Long shadows fell over the fissure as the sun dipped lower in the sky, and Anskar began to worry that, if Blaice didn’t get them inside the ruin soon, he would be exposed to the dusk-tide in front of his comrades. Not that it should matter, he told himself, given that the Grand Master already knew about his forbidden talents. But even so, the prospect of absorbing the dusk-tide in company made him feel sullied, ashamed. Years of being told that all but the dawn-tide was evil in the eyes of Menselas had left its mark.
He became aware of Niklaus conferring with Blaice, translating one or two symbols for her as the Grand Master stood by impatiently and Gadius shook his head and tsked.

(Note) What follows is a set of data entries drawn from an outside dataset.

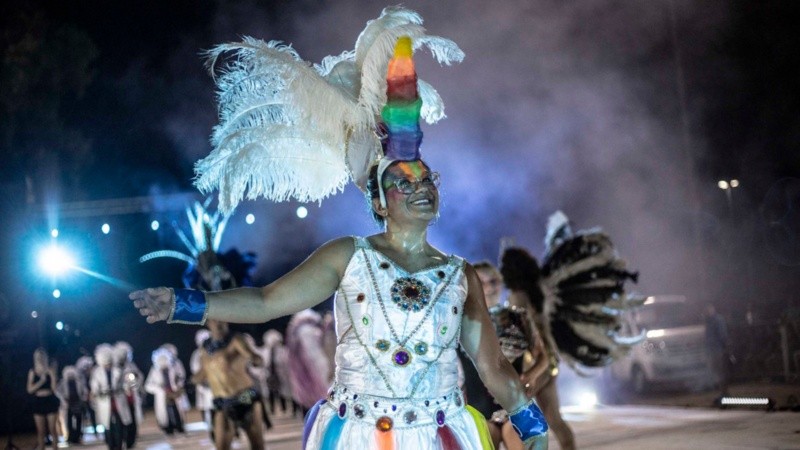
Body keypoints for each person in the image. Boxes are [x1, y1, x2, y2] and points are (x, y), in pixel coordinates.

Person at [130, 7, 548, 449]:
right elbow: (265, 301)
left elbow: (492, 365)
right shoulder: (349, 256)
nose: (421, 186)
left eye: (426, 179)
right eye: (403, 182)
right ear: (378, 203)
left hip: (440, 436)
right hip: (361, 436)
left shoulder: (459, 276)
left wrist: (532, 421)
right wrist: (184, 304)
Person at [460, 262, 549, 450]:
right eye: (481, 282)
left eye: (493, 281)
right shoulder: (459, 320)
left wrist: (530, 376)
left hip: (514, 407)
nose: (489, 287)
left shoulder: (520, 318)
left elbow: (544, 357)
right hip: (478, 410)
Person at [192, 319, 267, 450]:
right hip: (223, 402)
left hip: (245, 396)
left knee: (257, 445)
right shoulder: (205, 347)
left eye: (222, 319)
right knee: (221, 446)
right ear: (207, 323)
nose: (219, 323)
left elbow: (251, 355)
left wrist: (256, 360)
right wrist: (189, 383)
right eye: (214, 320)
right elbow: (203, 371)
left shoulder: (235, 340)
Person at [285, 309, 331, 416]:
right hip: (315, 372)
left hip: (302, 375)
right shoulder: (308, 331)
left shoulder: (294, 333)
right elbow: (314, 356)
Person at [90, 344, 132, 450]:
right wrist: (100, 392)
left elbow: (126, 383)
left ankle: (119, 445)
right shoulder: (97, 372)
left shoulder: (118, 370)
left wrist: (125, 388)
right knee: (107, 424)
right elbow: (94, 386)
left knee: (119, 423)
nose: (107, 366)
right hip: (105, 401)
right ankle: (111, 444)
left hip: (117, 399)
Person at [145, 346, 187, 436]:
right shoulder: (154, 371)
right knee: (165, 413)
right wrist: (159, 389)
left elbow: (181, 378)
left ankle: (179, 426)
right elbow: (148, 385)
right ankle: (168, 428)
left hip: (174, 394)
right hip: (163, 396)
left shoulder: (173, 368)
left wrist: (178, 386)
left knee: (177, 411)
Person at [27, 348, 60, 450]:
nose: (40, 359)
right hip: (38, 401)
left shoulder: (50, 370)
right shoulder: (33, 371)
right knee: (41, 431)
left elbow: (54, 389)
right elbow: (29, 389)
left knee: (52, 429)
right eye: (38, 357)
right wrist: (41, 381)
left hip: (50, 400)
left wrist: (53, 376)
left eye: (42, 357)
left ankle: (55, 447)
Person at [113, 341, 143, 448]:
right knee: (122, 422)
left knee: (133, 421)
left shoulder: (131, 366)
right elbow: (114, 384)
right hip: (121, 400)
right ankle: (122, 440)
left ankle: (131, 440)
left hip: (131, 399)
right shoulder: (115, 369)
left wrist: (135, 379)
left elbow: (138, 377)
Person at [261, 329, 295, 416]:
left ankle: (285, 409)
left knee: (283, 392)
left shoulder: (283, 351)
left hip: (281, 374)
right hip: (269, 375)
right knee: (271, 392)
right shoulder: (265, 351)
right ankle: (272, 410)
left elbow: (286, 363)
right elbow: (263, 363)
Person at [704, 304, 732, 398]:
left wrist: (725, 346)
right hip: (713, 349)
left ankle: (724, 392)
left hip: (717, 349)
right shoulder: (710, 321)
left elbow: (722, 335)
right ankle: (723, 392)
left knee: (720, 371)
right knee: (717, 371)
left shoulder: (717, 320)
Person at [190, 328, 215, 431]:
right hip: (204, 385)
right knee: (206, 407)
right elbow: (195, 369)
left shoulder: (215, 351)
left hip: (217, 384)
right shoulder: (197, 354)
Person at [56, 365, 87, 444]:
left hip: (78, 403)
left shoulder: (79, 382)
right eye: (68, 374)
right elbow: (58, 392)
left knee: (79, 420)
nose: (70, 376)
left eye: (72, 374)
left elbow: (84, 391)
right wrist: (63, 399)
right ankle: (70, 437)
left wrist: (83, 398)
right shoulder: (62, 383)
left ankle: (78, 436)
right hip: (68, 404)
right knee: (68, 421)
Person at [76, 355, 99, 436]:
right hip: (82, 399)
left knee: (93, 415)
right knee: (81, 416)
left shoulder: (94, 376)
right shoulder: (80, 378)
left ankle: (95, 431)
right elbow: (80, 389)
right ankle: (80, 433)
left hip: (91, 398)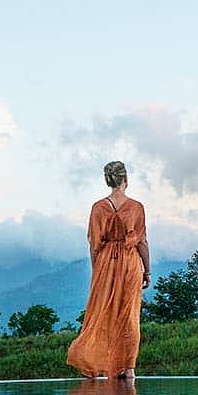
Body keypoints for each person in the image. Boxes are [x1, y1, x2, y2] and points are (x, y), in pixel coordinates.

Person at [67, 161, 150, 379]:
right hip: (130, 263)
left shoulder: (98, 208)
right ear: (126, 179)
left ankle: (100, 363)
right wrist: (147, 271)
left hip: (105, 262)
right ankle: (128, 368)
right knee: (130, 316)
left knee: (104, 312)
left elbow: (94, 243)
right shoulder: (136, 207)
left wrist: (97, 270)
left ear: (107, 180)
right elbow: (142, 241)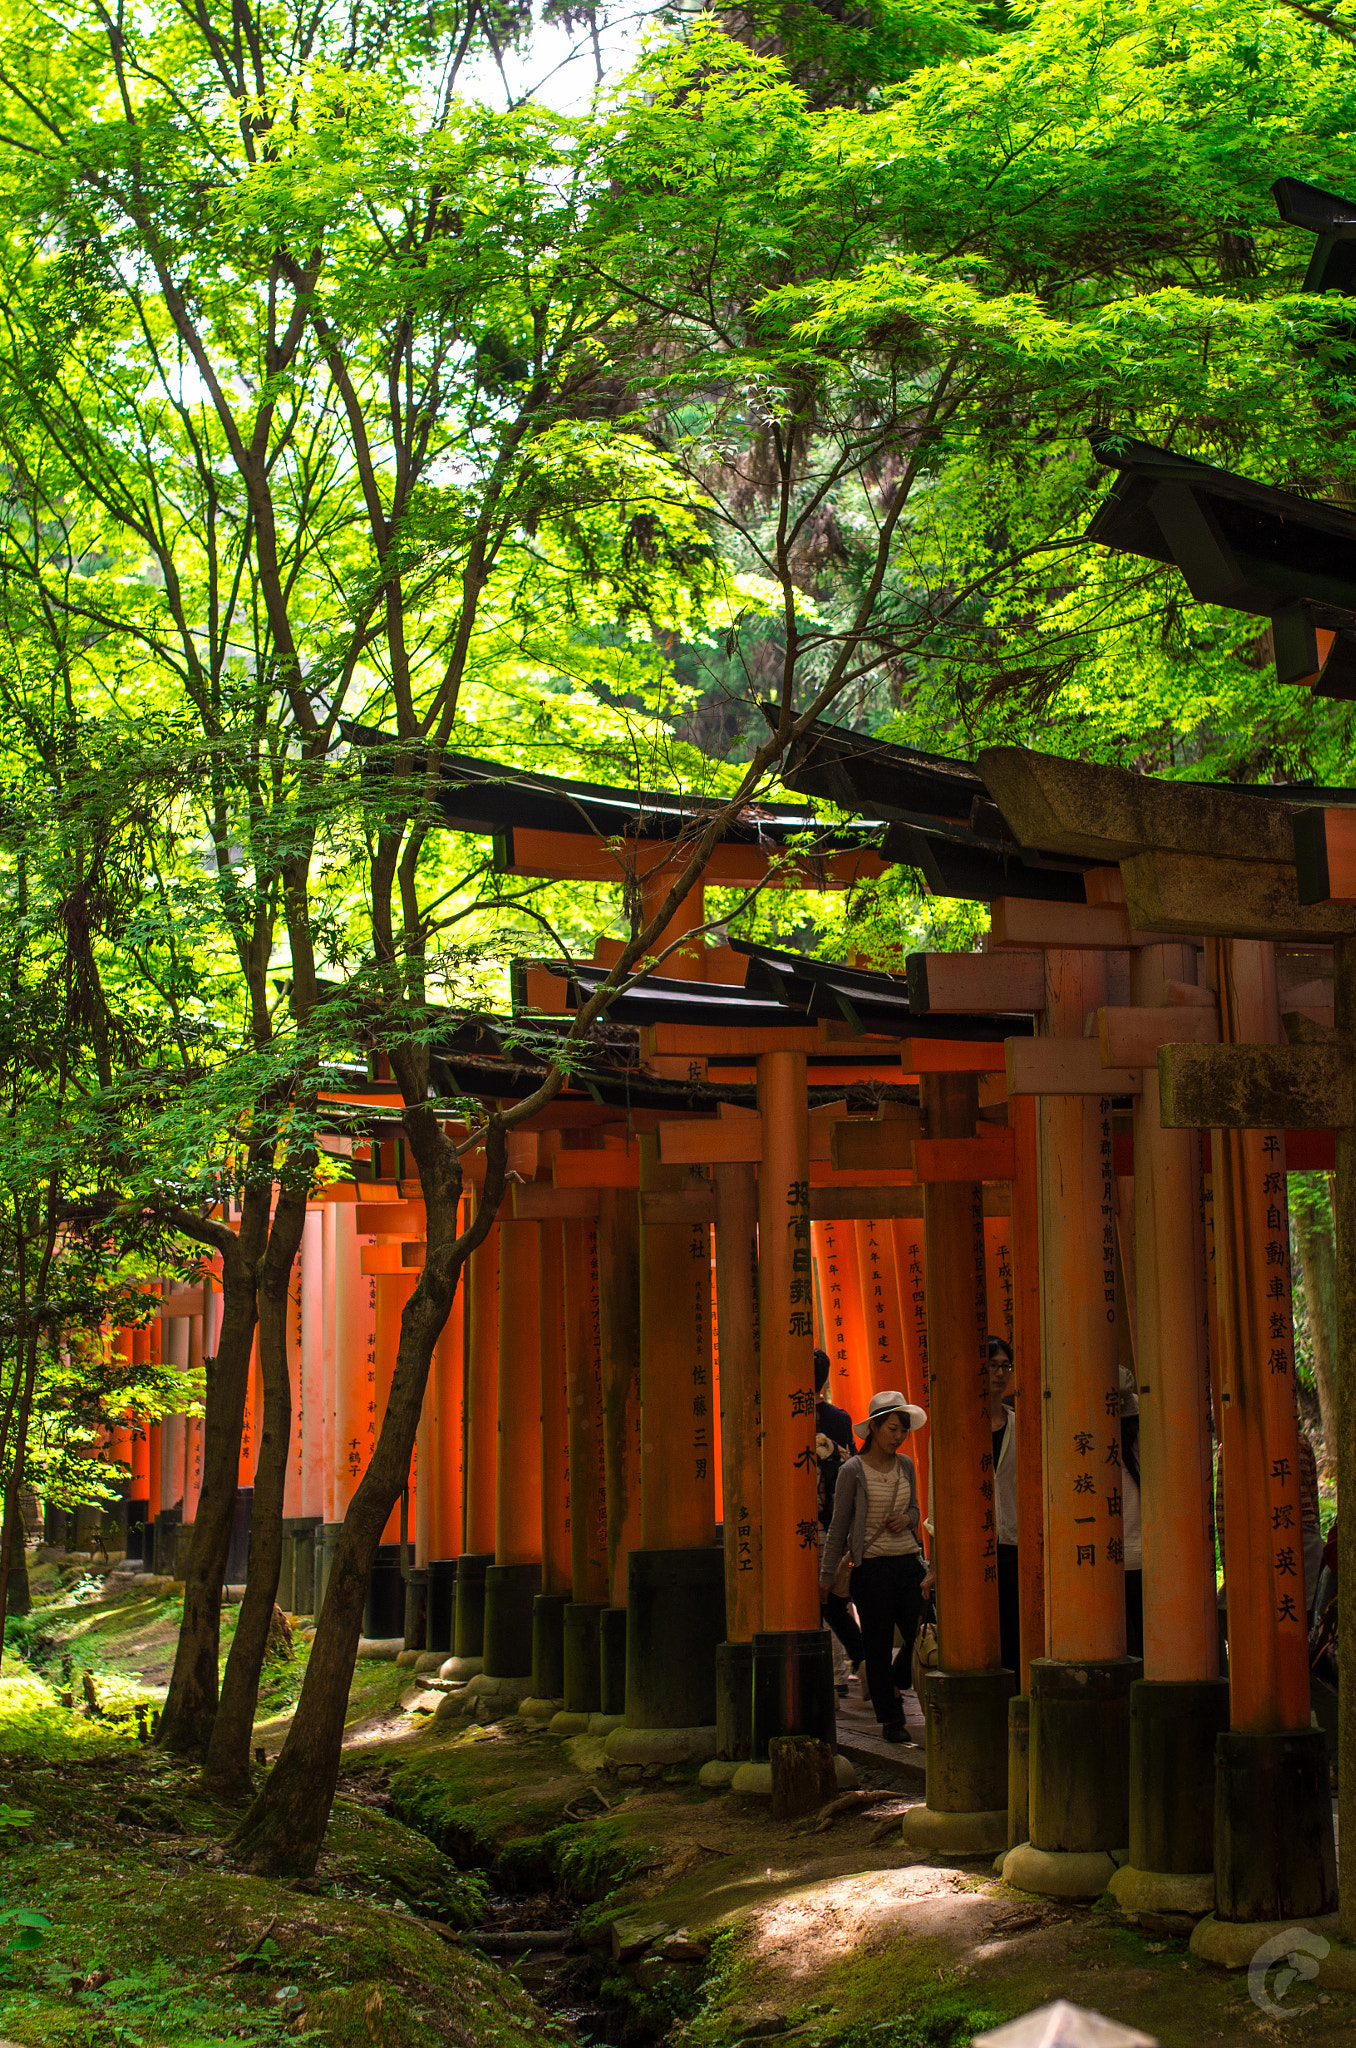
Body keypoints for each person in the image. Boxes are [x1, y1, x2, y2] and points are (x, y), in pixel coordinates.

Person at [819, 1388, 927, 1743]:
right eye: (893, 1428)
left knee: (922, 1630)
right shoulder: (853, 1470)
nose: (898, 1436)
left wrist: (907, 1519)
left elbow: (914, 1509)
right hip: (872, 1568)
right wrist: (826, 1575)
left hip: (908, 1562)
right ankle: (891, 1718)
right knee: (877, 1645)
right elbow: (839, 1524)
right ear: (876, 1428)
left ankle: (899, 1678)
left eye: (903, 1430)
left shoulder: (906, 1465)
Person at [814, 1349, 864, 1691]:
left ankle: (847, 1669)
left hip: (820, 1522)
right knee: (831, 1602)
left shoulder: (782, 1413)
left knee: (827, 1601)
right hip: (834, 1518)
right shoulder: (838, 1418)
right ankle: (856, 1665)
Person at [987, 1337, 1020, 1675]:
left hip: (1013, 1541)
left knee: (1013, 1631)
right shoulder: (959, 1424)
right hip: (973, 1548)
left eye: (1004, 1366)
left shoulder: (1019, 1424)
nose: (999, 1373)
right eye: (992, 1366)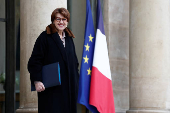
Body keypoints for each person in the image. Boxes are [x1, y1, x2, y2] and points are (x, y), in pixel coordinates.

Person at [28, 8, 79, 113]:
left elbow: (74, 62)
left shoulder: (69, 39)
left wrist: (77, 82)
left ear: (67, 21)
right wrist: (37, 81)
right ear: (53, 20)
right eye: (58, 19)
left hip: (69, 88)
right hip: (51, 89)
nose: (61, 22)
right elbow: (35, 61)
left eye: (64, 19)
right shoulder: (44, 37)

Niklaus stepped back, crossing his arms and watching as Blaice resumed her muttering, this time touching her fingers to a sequence of letters. When nothing happened, she threw a look over her shoulder at Niklaus.
“Trochaic substitution?” he suggested, and Blaice thought about that for a moment—whatever it meant—then commenced her chant and the touching of the letters again.
And once more nothing happened, though this time Anskar heard Niklaus humming to himself and tapping out a rhythm on the pommel of his sword. “There was some interruption of the meter,” he told Blaice, “at the other ruins of this kind I entered. A wise man got them to open up for me, but I can’t for the life of me recall his name.”
“You’ve been inside ruins of this period before?” Gadius said disbelievingly.
“Several times,” Niklaus said, then resumed his humming.
“When?” Gadius pressed. “Surely the Church would have heard of it.”
“Ah, but back then the Church of Menselas was but a twinkling in the eye of the charlatan who invented her,” Niklaus said, and before anyone could react, he exclaimed, “Pleiham Ponsair!”
Blaice frowned, then squinted at the symbols on the door. “I don’t understand,” she said. “Which letter?”
“Not the letters,” Niklaus said, “the wise man who got me into the ruins. His name was Pleiham Ponsair. Poor bastard’s probably nothing but dust by now.”
“He’s dead, then?” Blaice said.
“I killed him. Several times, actually.”
“So what was the point in mentioning him?”
“No point. Just old memories rising to the surface like bog gas. Ah!” he said, stepping to Blaice’s side and jabbing a finger at three of the letters. “Omit those ones and substitute a pause of equivalent length.”
“Why?” Blaice asked, confused.
“Indir, Yanuk, Nadyroth,” Niklaus said as he touched the letters. “All negative consonants—proto-Skanuric is a weird language, to put it mildly. It’s a kind of code, a recipe, if you like, for which there are customs to let you know what to keep in and what to leave out.”
“And this Pleiham Ponsair told you that, did he?” Gadius said.
“I think so,” Niklaus said as Blaice began her muttered chant again, once more touching the symbols with her fingertips. “Probably. I can’t remember.”
Gadius shook his head and turned to the Grand Master. “Perhaps I should have a go after all. This pair are clearly quite—”
“Got it!” Blaice said, stepping back from the door as it juddered and shook, then started to sink into the ground.